Все эти особенности сценического решения придавали «Чайке» камерность, «домашнюю» интонацию, «сниженный» колорит, эффект максимального приближения к реальности, сцены – к партеру; сценическая условность разрушалась. «Я убаюкан созерцанием, – писал современник, – исчезла рампа нет этого округленного рта, зычной речи и маршировки все развивается непритязательно, как в жизни» (С. А. Андреевский. Литературные очерки. Изд. 3-е, СПб., 1902, стр. 479).
Такое сценическое решение, безусловно, смещало акценты внутри структуры чеховской пьесы, придавая чрезмерное значение «бытовым» ее элементам в ущерб остальным – условно-символическим, поэтическим и т. п.
Чехов, достаточно холодно относившийся к постановке, не соглашался как раз с этой ее стороною. Прежде всего его не устраивал темп спектакля. Книппер-Чехова вспоминала: «Чехов, мягкий, деликатный Чехов, идет на сцену с часами в руках, бледный, серьезный, и очень решительно говорит, что все очень хорошо, но „пьесу мою я прошу кончать третьим актом, четвертый акт не позволю играть…“ Он был со многим не согласен, главное с темпом, очень волновался, уверял, что этот акт не из его пьесы» (О. Л. Книппер-Чехова. О А. П. Чехове. – Книппер-Чехова, ч. 1, стр. 49). Еще более определенно высказывался он относительно условности в разговоре на репетиции, дошедшем до нас в записи В. Э. Мейерхольда: «Один из актеров рассказывает о том, что в „Чайке“ за сценой будут квакать лягушки, трещать стрекозы, лаять собаки.
– Зачем это? – недовольным голосом спрашивает Антон Павлович.
– Реально, – отвечает актер.
– Реально, – повторяет А. П., усмехнувшись, и после маленькой паузы говорит: – Сцена – искусство. У Крамского есть одна жанровая картина, на которой великолепно изображены лица. Что если на одном из лиц вырезать нарисованный нос и вставить живой? Нос реальный, а картина-то испорчена.
Кто-то из актеров с гордостью рассказывает, что в конце 3-го акта „Чайки“ режиссер хочет ввести на сцену всю дворню, какую-то женщину с плачущим ребенком.
Антон Павлович говорит: Не надо. сцена требует известной условности. У вас нет четвертой стены» (В. Э. Мейерхольд. Статьи. Письма. Речи. Беседы. Ч. I. М., 1968, стр. 120).

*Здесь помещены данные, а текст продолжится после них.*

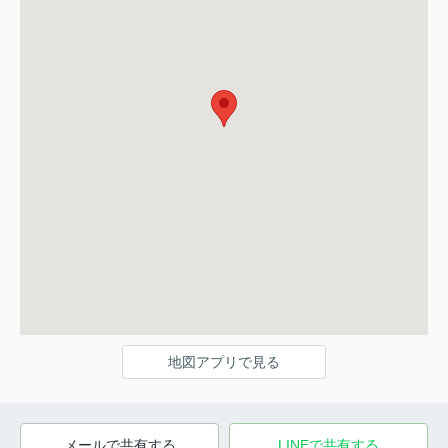
地図アプリで見る
メールで共有する
LINEで共有する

Как вспоминал Немирович-Данченко, Чехов по поводу слишком «бытовых» жестов у актеров и звуков на сцене МХТ «полушутя, полусерьезно» сказал: «В следующей пьесе я сделаю ремарку: действие происходит в стране, где нет ни комаров, ни сверчков, ни других насекомых, мешающих людям разговаривать» (Из прошлого, стр. 133).
Критические отзывы, связанные с постановками пьес Чехова в Петербурге, Москве и провинции – как положительные, так и отрицательные, – были вехами на пути к осознанию художественного новаторства Чехова-драматурга.
При жизни Чехова пьеса была переведена на болгарский, немецкий, сербскохорватский и чешский языки.